Could you write out, exactly as they stand, only the lines in the listing below from the line with "Table 5. Composition of GM-2 (% by mass)." to the line with "Figure 19: Maximum", both ends included, without the pictures?

• **Excerpted records**:
○ ○ ○ ○ ○

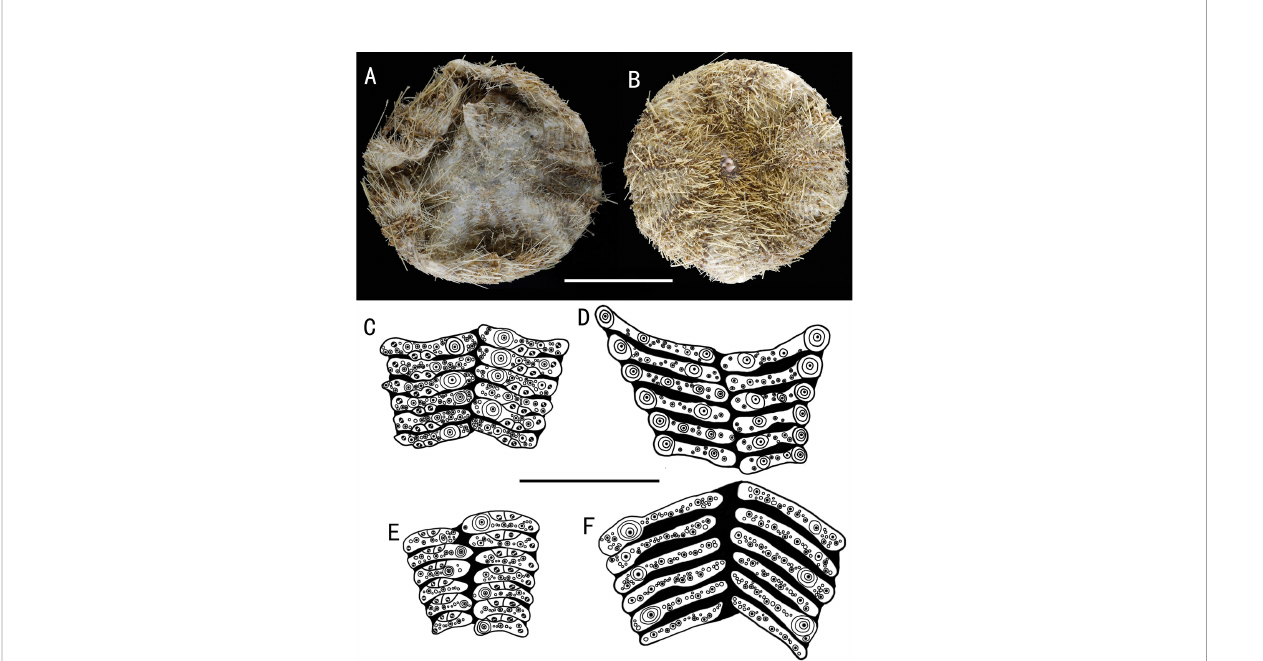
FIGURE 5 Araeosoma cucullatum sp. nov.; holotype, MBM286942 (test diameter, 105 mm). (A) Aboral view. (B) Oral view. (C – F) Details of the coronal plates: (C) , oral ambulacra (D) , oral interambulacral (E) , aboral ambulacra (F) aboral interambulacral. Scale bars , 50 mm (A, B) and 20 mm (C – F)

○ ○ ○ ○ ○

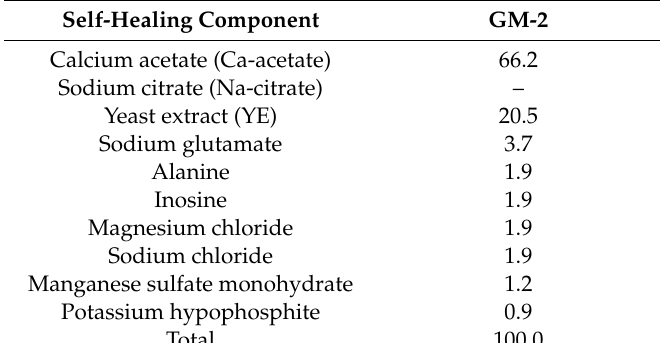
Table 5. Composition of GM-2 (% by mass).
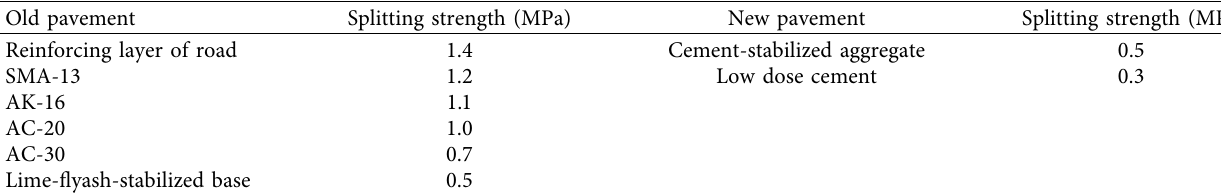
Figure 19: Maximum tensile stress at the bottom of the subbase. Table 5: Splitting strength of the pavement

○ ○ ○ ○ ○

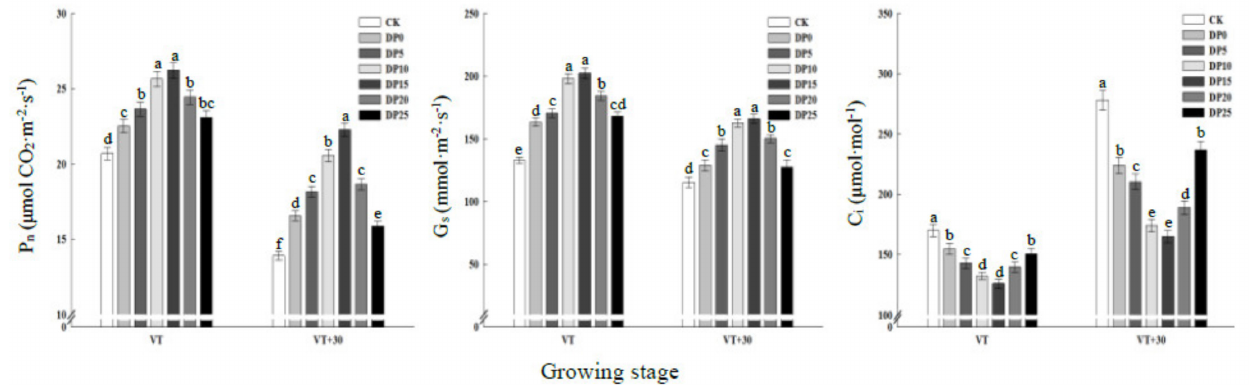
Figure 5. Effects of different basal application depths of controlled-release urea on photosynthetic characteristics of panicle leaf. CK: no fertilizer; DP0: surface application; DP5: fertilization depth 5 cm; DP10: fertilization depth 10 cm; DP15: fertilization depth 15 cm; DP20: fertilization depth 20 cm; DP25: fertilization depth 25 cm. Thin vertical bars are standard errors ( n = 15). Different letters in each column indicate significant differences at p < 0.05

○ ○ ○ ○ ○

• **Result for this exercise**:
Table 5. Composition of GM-2 (% by mass).
Figure 19: Maximum tensile stress at the bottom of the subbase. Table 5: Splitting strength of the pavement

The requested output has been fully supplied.